- Cape Canyon MPA location
- Location: Paternoster, South Africa
- Coordinates: 33°12.48′S 17°31.5′E﻿ / ﻿33.20800°S 17.5250°E
- Area: 580 km^{2} (220 sq mi)
- Established: 2019
- Cape Canyon Marine Protected Area (South Africa)

= Cape Canyon Marine Protected Area =

Marine conservation area off the coast of South Africa

The Cape Canyon Marine Protected Area is an offshore marine protected area on the continental shelf edge lying approximately 10 nautical miles west of Paternoster off the Western Cape in the exclusive economic zone of South Africa.

==Purpose==

A marine protected area is defined by the IUCN as "A clearly defined geographical space, recognised, dedicated and managed, through legal or other effective means, to achieve the long-term conservation of nature with associated ecosystem services and cultural values".

* WHAT THE TASK ASKS *
Can you resume the article on the Cape Canyon Marine Protected Area after its final sentence?

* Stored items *
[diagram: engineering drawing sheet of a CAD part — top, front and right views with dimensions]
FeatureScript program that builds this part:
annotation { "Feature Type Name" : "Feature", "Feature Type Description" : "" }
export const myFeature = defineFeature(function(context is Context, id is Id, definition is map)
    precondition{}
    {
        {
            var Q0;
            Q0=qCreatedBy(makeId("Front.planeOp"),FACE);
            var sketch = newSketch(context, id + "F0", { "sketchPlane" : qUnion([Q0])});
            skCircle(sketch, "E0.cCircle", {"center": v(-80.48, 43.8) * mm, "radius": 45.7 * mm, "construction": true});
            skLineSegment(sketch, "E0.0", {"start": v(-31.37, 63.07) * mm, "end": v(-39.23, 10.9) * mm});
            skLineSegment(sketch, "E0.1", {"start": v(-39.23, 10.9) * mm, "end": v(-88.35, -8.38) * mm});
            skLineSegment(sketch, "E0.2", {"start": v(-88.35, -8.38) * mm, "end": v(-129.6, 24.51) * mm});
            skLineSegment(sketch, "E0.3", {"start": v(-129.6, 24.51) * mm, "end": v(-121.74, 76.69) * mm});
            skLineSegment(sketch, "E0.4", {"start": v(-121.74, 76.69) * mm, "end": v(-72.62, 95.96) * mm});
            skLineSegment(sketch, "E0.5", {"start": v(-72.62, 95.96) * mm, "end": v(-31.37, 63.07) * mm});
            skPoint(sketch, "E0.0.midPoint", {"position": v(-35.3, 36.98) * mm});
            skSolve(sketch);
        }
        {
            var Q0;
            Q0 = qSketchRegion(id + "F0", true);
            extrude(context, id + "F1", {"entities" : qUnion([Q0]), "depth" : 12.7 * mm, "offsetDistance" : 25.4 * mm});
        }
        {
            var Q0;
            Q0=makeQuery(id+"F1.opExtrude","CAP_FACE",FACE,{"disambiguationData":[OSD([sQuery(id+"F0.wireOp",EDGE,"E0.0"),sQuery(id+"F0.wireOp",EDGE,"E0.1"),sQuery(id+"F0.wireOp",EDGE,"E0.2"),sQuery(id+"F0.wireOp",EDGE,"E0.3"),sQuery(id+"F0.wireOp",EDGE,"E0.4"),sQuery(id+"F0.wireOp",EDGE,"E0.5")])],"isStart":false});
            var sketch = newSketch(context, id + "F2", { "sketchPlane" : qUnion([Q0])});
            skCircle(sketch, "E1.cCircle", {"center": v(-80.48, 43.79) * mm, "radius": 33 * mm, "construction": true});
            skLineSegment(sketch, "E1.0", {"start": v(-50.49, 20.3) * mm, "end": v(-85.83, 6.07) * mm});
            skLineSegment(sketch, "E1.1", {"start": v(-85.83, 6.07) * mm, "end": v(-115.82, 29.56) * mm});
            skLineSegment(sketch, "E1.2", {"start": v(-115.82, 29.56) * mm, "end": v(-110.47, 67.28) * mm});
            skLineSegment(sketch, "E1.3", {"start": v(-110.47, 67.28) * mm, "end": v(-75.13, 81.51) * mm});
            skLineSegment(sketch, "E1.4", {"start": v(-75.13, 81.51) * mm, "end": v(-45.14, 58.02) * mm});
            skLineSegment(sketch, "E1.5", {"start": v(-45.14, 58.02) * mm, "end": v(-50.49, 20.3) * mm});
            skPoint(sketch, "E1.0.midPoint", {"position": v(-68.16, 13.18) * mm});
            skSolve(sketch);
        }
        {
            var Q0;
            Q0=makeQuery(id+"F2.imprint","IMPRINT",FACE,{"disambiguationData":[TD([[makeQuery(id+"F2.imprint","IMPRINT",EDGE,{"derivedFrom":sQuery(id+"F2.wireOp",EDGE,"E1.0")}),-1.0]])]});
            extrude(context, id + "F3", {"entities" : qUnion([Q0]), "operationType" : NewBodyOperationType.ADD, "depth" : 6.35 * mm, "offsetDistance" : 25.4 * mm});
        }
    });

* TASK ANSWER *
==Extent==
Area of ocean protected is 580 km^{2} in the 180 to 500 m depth range. The protected area includes the sea bed, water column and subsoil. The MPA is about 10 nautical miles west of Paternoster.

===Zonation===
The Cape Canyon Marine Protected Area is zoned as a single restricted zone.

===Boundaries===
The boundaries of the MPA are:
- Northern boundary: S32°42.480’, E017°25’ to S32°42.480’, E017°38’
- Eastern boundary: S32°42.480’, E017°38’ to S33°0’, E017°38’
- Southern boundary: S33°0’, E017°38’ to S33°0’, E017°25’
- Western boundary: S33°0’, E017°25’ to S32°42.480’, E017°25’

== Management ==
The marine protected areas of South Africa are the responsibility of the national government, which has management agreements with a variety of MPA management authorities, which manage the MPAs with funding from the SA Government through the Department of Environmental Affairs (DEA).

The Department of Agriculture, Forestry and Fisheries is responsible for issuing permits, quotas and law enforcement.

==Climate of the South-western Cape==

The climate of the South-western Cape is markedly different from the rest of South Africa, which is a summer rainfall region, receiving most of its rainfall during the summer months of December to February. The South-western Cape has a Mediterranean type climate, with most of its rainfall during the winter months from June to September.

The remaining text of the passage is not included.